Ce me fut une agréable surprise de découvrir quelques noms polonais parmi «les voyageurs»: Maria Kalergis-Mouchanoff (pianiste et mécène des artistes), le sculpteur Cyprien Godebski, le comte Aleksander Fredro (dramaturge, surnommé le «Molière polonais») et le Prince Alfred Lubomirski, qui avaient tous assisté à la répétition générale de l'Or du Rhin. Une personnalité contemporaine apparaît également , à savoir le professeur Michał Mrozowicki de l'Université de Gdansk, dont les travaux sur «La réception de la création de Richard Wagner en France» ont été utilisés par Roger.

L'auteur a essayé de conserver l'orthographe et le style d'origine du discours, mais a mis à jour certains termes archaïques pour en faciliter la lecture par les lecteurs.

Jolanta Lada-Zielke, 16 février 2020, pour Klassik-begeistert.de
Lada's Classic World (c)  y est publié tous les lundis.
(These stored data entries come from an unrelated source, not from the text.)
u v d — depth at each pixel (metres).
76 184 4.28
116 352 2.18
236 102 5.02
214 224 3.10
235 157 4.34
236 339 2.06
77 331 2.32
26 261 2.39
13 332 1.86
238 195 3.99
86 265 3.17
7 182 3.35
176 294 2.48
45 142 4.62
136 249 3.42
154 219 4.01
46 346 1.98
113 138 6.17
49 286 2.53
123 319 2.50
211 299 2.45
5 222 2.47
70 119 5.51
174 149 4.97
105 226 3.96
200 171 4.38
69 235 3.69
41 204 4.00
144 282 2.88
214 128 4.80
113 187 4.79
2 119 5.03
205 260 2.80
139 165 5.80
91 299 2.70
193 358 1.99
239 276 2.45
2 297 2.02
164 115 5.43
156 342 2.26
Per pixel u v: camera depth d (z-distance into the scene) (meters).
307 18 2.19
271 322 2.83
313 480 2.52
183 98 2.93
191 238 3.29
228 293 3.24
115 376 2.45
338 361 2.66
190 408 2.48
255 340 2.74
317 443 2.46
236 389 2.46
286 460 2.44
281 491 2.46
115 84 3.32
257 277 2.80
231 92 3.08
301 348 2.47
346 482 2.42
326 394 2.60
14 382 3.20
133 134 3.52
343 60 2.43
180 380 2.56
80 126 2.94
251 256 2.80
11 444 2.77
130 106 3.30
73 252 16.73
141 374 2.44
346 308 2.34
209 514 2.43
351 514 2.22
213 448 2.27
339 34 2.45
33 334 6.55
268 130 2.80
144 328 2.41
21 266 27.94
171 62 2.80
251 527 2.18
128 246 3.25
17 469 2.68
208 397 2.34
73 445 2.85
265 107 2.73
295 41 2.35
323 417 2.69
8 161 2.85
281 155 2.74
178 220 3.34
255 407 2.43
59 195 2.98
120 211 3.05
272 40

Lien vers son article  : https://klassik-begeistert.de/ladas-klassikwelt-19-ein-franzoesisches-reisetagebuch-auf-den-spuren-des-rheingolds-klassik-begeistert-de/?fbclid=IwAR0CgvhRYPerThZvbl6zZ08OnYNVgxQ33DBYy5IsSAVF15MAg9H44hGn6uM


© Jolanta Lada-Zielke
À propos de Jolanta Lada-Zielke

Jolanta Lada-Zielke, 48 ans, est née à Cracovie, a fait des études de langue et la littérature polonaises à l'Université Jagellonne. Elle a ensuite terminé ses études de journalisme à l'Université pontificale de Cracovie. À la même époque, elle fut diplômée du lycée de musique Władysław Żeleński de Cracovie.

En tant que journaliste, Jolanta a travaillé pendant dix ans à la Radio universitaire de Cracovie. Elle a également travaillé avec Radio RMF Classic et Radio ART au Festival de Bayreuth. En 2003, elle a reçu une bourse de l'Institut Goethe de Cracovie. Pour son travail de journaliste, elle s'est vu décerner la médaille du 25e anniversaire de l'Université pontificale en 2007.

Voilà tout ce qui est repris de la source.